_提供文本_
──────

曾伟一天的大部分时间是在前厅里度过的。厅内悬挂的的斗拱木作大灯是他亲自设计的,目前在网上已经成为“网红灯”。厅堂的中间放着巨大的长桌,上面茶具齐全。两侧的书架上摆满他珍藏和售卖的书籍。书架的顶端摆着几块巨大的黑板,上边用朦胧的字迹写着他创作的几首诗歌。

其祥居位于村尾,建筑面积达1000多平方米。宅院主人王青是一位设计师,为给孩子提供一个更好的成长环境,一家人从武汉搬到了龙潭村定居。其祥居和它的主人一样爽朗大气。一层的空间被全部打通,连通两个天井。两边的厢房一边是木工作坊,一边摆放着休闲桌椅。偌大的厅堂内设有读书角、学习课堂、创客空间。二层则是一家人居住和接待客人的空间。

当这些带着不同文化背景的“新村民”入住后,老宅在精神和文化上的重生其实才刚刚开始。而这种精神和文化是龙潭的历史文化赋予它的底蕴,是数百年来一辈辈老房主生活智慧的沉淀,是来到龙潭村定居的这些艺术家、作家、诗人、设计师、导演在其中生活、工作、思索、创造所赋予它的新的能量和意义。

随着时间的打磨和主人的规划,这些宅院逐渐散发出不同的气质:随喜书屋依水而居,低调沉静,散发超然的文人书卷气;静轩依山而建,将自然之趣引入室内,充满意趣;任性吧的门扉掩在深巷,神秘而随性;小梅桩摩登复古,散发着精致的小资气息;马上就要竣工的招振强导演的工作室则有着与众不同的民国风……难能可贵的是,它们都与自己的主人气场相合,气韵相通,气质相似。

“这座老宅是承载我人生黄金年代的重要场所,是精神力量的羽翼。在这样承载中国传统文化精神的空间里生活、成长、学习、沉思、创造,我很幸福。这里是龙潭给我的礼物。”曾伟说。

曾伟在宅院的天井中栽了几株高大的杜鹃树。看书累时,他常带着一丝期冀望着沐浴在天光中的杜鹃树,静待在某一日,这些枝丫带给他花开的惊喜。

老工匠的回归

“比起古宅的修复更为可贵的是老工匠的回归和古老技艺的传承。”林正碌说。这是他在这几年的古村修缮过程中最深刻的体会。

传统房屋在龙潭村复兴的前提便是老工匠的回归。伴随传统村落的凋零,掌握传统建筑营造技艺的老工匠们也度过了充满失落的30年。

20世纪七八十年代,屏南很多地方修建的房屋还是土木结构的。但进入90年代,越来越多的人走出村庄,村里的老宅不是渐渐荒废,就是被翻盖成水泥房。许多传统工匠被迫转行。自那以后,他们的手艺无用武之地,也无传人。

几年前,文创兴村的号角响彻屏南的山山水水,这些早已转换身份的工匠们应声而聚。只是时光如梭,他们不再年轻。收起工具时,他们都正当壮年;而如今再拿起工具,一个个都已经进入人生的晚年。但刻在手上和脑中的手艺,随着飞扬的木屑和熟悉的工具很快便苏醒。

──────

_任务要求 1_
请将全部条目中的“Homme”替换为“Femme”，其余内容一律不变，重新写出这些条目，图片不予列出。
下列条目与上文内容并无关联。

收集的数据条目
──────

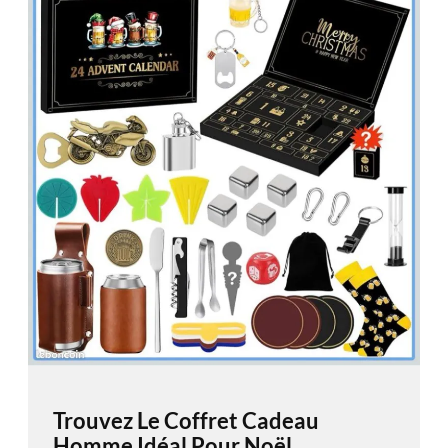
Trouvez Le Coffret Cadeau
Homme Idéal Pour Noël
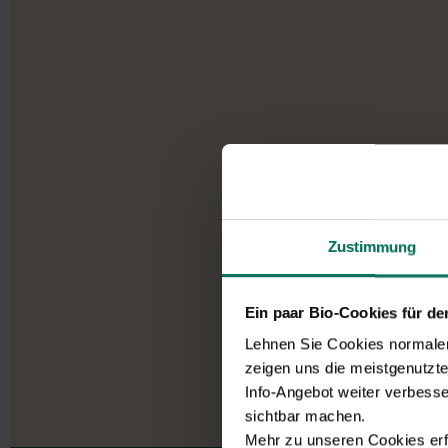
Zustimmung
Ein paar Bio-Cookies für d
Lehnen Sie Cookies normalerw
zeigen uns die meistgenutzt
Info-Angebot weiter verbesse
sichtbar machen.
Mehr zu unseren Cookies erf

──────

_任务要求 2_
根据关于龙潭村老宅的文本，回答下列问题：
(a) 其祥居的建筑面积是多少？
(b) 王青一家是从哪里搬到龙潭村的？
(c) 掌握传统建筑营造技艺的老工匠们度过了多少年充满失落的时光？

_练习结果 1_
Trouvez Le Coffret Cadeau
Femme Idéal Pour Noël
Zustimmung
Ein paar Bio-Cookies für d
Lehnen Sie Cookies normalerw
zeigen uns die meistgenutzt
Info-Angebot weiter verbesse
sichtbar machen.
Mehr zu unseren Cookies erf

_练习结果 2_
(a) 1000多平方米。
(b) 武汉。
(c) 30年。